Device 0: "Tesla V100-PCIE-16GB"
  CUDA Driver Version / Runtime Version          9.2 / 9.2
  CUDA Capability Major/Minor version number:    7.0
  Total amount of global memory:                 16160 MBytes (16945512448 bytes)
  (80) Multiprocessors, ( 64) CUDA Cores/MP:     5120 CUDA Cores
  GPU Max Clock rate:                            1380 MHz (1.38 GHz)
  Memory Clock rate:                             877 Mhz
  Memory Bus Width:                              4096-bit
  L2 Cache Size:                                 6291456 bytes
  Maximum Texture Dimension Size (x,y,z)         1D=(131072), 2D=(131072, 65536), 3D=(16384, 16384, 16384)
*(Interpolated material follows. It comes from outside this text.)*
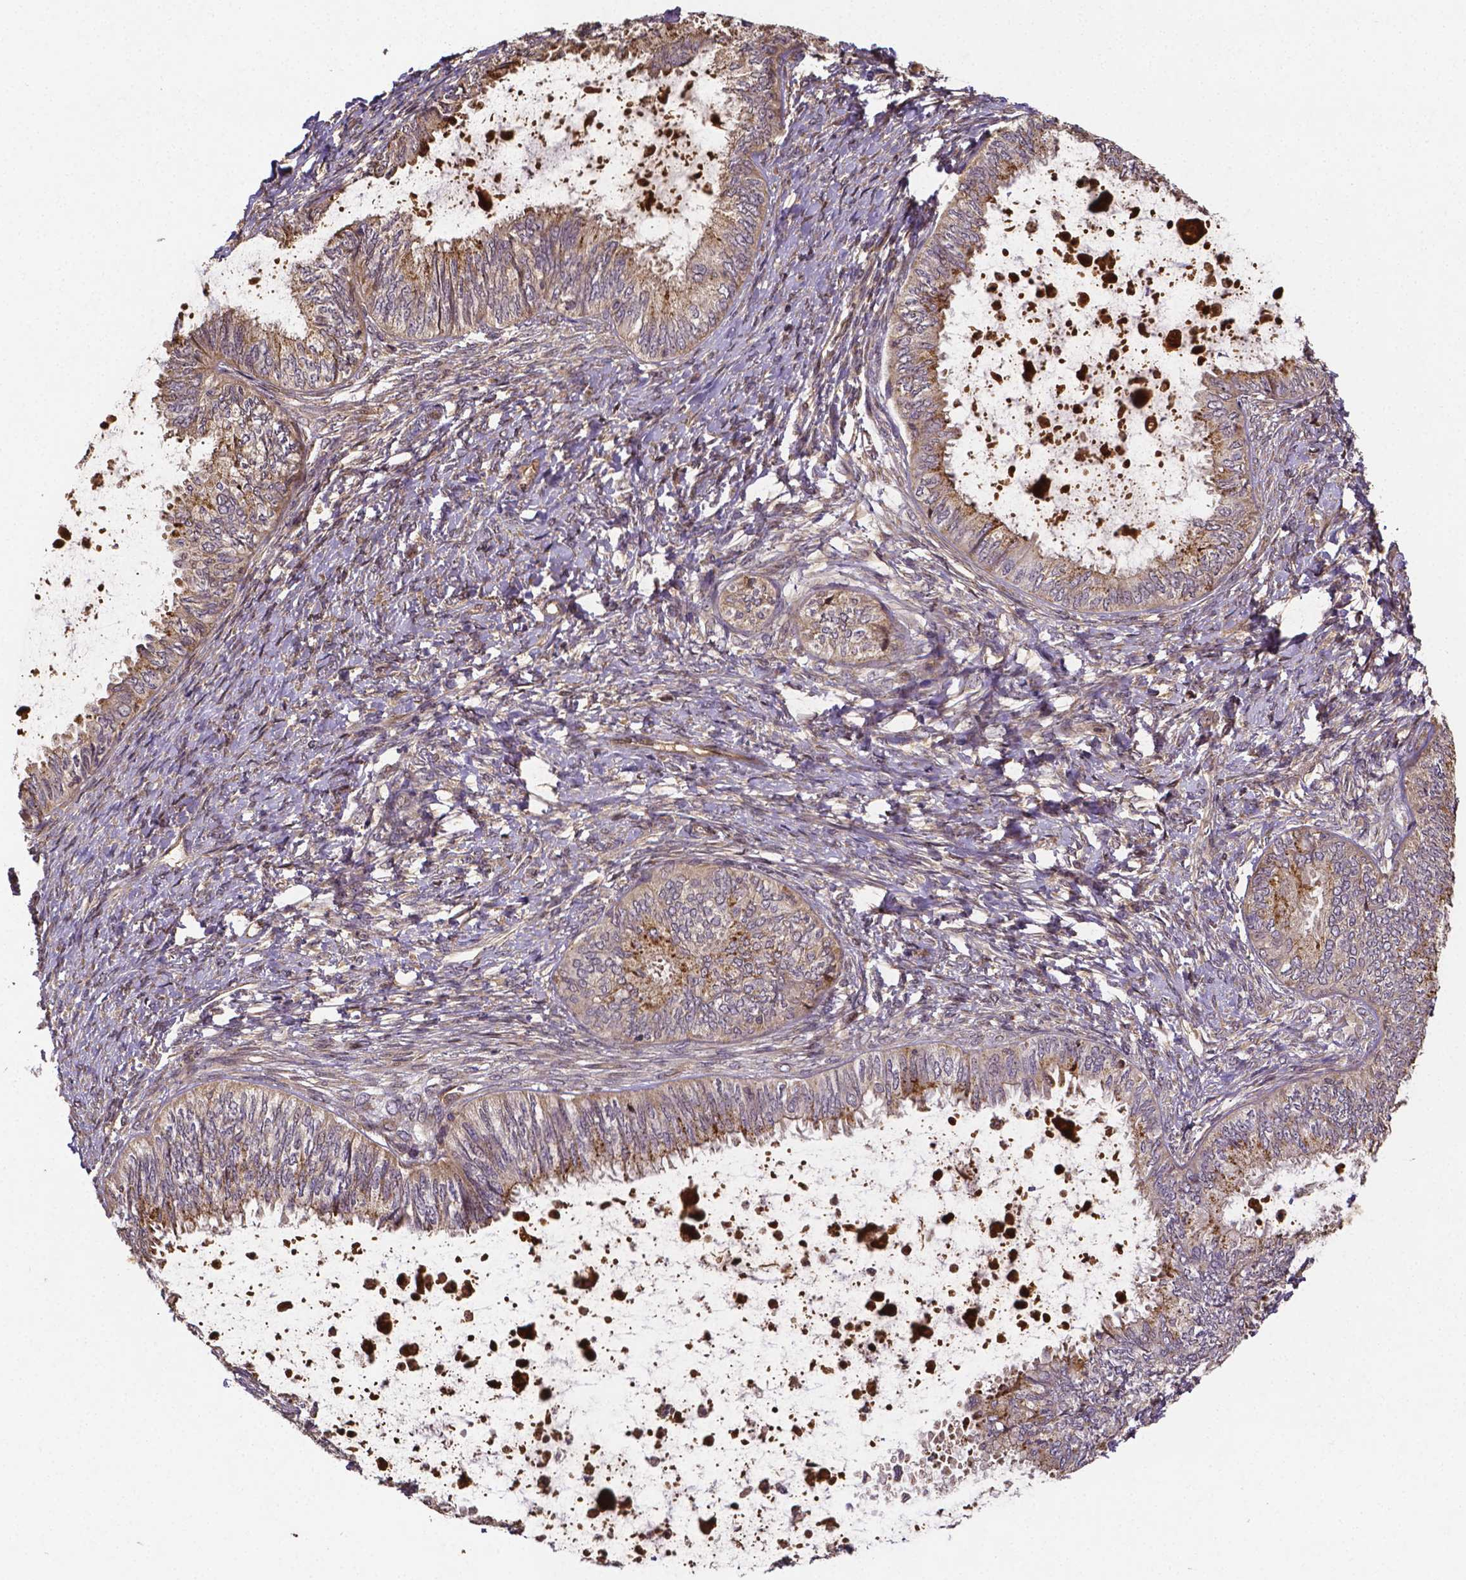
{"staining": {"intensity": "weak", "quantity": ">75%", "location": "cytoplasmic/membranous"}, "tissue": "ovarian cancer", "cell_type": "Tumor cells", "image_type": "cancer", "snomed": [{"axis": "morphology", "description": "Carcinoma, endometroid"}, {"axis": "topography", "description": "Ovary"}], "caption": "Protein expression analysis of ovarian endometroid carcinoma demonstrates weak cytoplasmic/membranous expression in approximately >75% of tumor cells.", "gene": "RNF123", "patient": {"sex": "female", "age": 70}}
  Maximum Layered 1D Texture Size, (num) layers  1D=(32768), 2048 layers
  Maximum Layered 2D Texture Size, (num) layers  2D=(32768, 32768), 2048 layers
  Total amount of constant memory:               65536 bytes
  Total amount of shared memory per block:       49152 bytes
  Total number of registers available per block: 65536
  Warp size:                                     32
  Maximum number of threads per multiprocessor:  2048
  Maximum number of threads per block:           1024
  Max dimension size of a thread block (x,y,z): (1024, 1024, 64)
  Max dimension size of a grid size    (x,y,z): (2147483647, 65535, 65535)
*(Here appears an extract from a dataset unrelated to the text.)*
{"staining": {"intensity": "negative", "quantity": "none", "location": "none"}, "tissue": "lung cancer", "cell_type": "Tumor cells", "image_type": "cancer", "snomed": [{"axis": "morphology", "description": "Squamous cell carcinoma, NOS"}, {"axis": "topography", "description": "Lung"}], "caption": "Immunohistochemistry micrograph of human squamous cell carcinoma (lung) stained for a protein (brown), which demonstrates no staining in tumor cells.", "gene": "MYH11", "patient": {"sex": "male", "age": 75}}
  Maximum memory pitch:                          2147483647 bytes
  Texture alignment:                             512 bytes
  Concurrent copy and kernel execution:          Yes with 7 copy engine(s)
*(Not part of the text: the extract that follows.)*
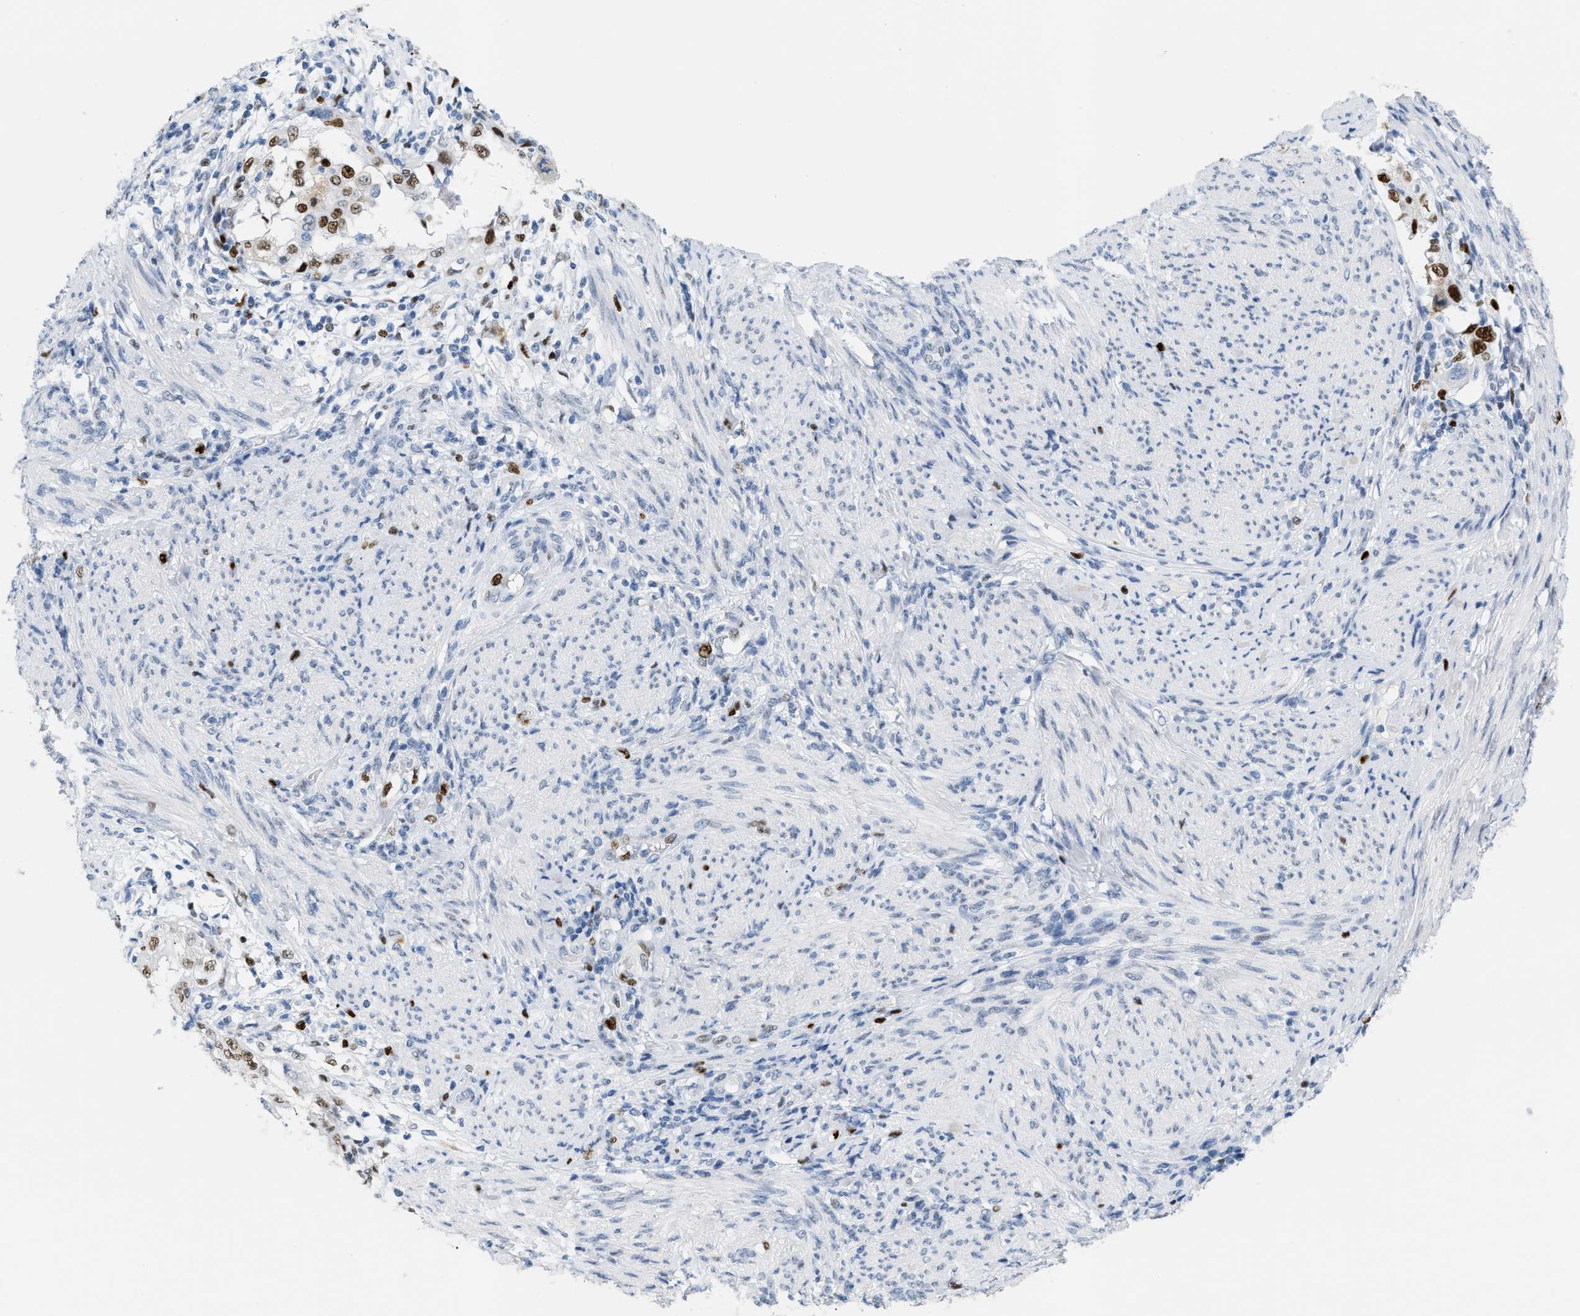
{"staining": {"intensity": "strong", "quantity": "25%-75%", "location": "nuclear"}, "tissue": "endometrial cancer", "cell_type": "Tumor cells", "image_type": "cancer", "snomed": [{"axis": "morphology", "description": "Adenocarcinoma, NOS"}, {"axis": "topography", "description": "Endometrium"}], "caption": "IHC micrograph of endometrial cancer (adenocarcinoma) stained for a protein (brown), which displays high levels of strong nuclear expression in approximately 25%-75% of tumor cells.", "gene": "MCM7", "patient": {"sex": "female", "age": 85}}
  Run time limit on kernels:                     No
  Integrated GPU sharing Host Memory:            No
  Support host page-locked memory mapping:       Yes
  Alignment requirement for Surfaces:            Yes
  Device has ECC support:                        Enabled
  Device supports Unified Addressing (UVA):      Yes
  Device supports Compute Preemption:            Yes
  Supports Cooperative Kernel Launch:            Yes
  Supports MultiDevice Co-op Kernel Launch:      Yes
  Device PCI Domain ID / Bus ID / location ID:   0 / 59 / 0
  Compute Mode:
     < Default (multiple host threads can use ::cudaSetDevice() with device simultaneously) >

Networks

There are three networks where all nodes are connected to at least 2:

a service network
a fast interconnection network for communication in parallel applications (200 Gb/s Infiniband or 100 Gb/s Omni-Path)
a 1 or 10 Gigabit Ethernet network for services

For Ethernet connectivity, two central switches IBM G8264 connect most Ethernet nodes with 10 Gb/s or 1Gb/s. The two switches are linked with two 40Gb/s ports.
The Infiniband network is realized with three 40-port 200 Gb/s Infiniband switches.
The Omni-Path network is realized with two 48-port Omni-Path switches with a 3:1 blocking.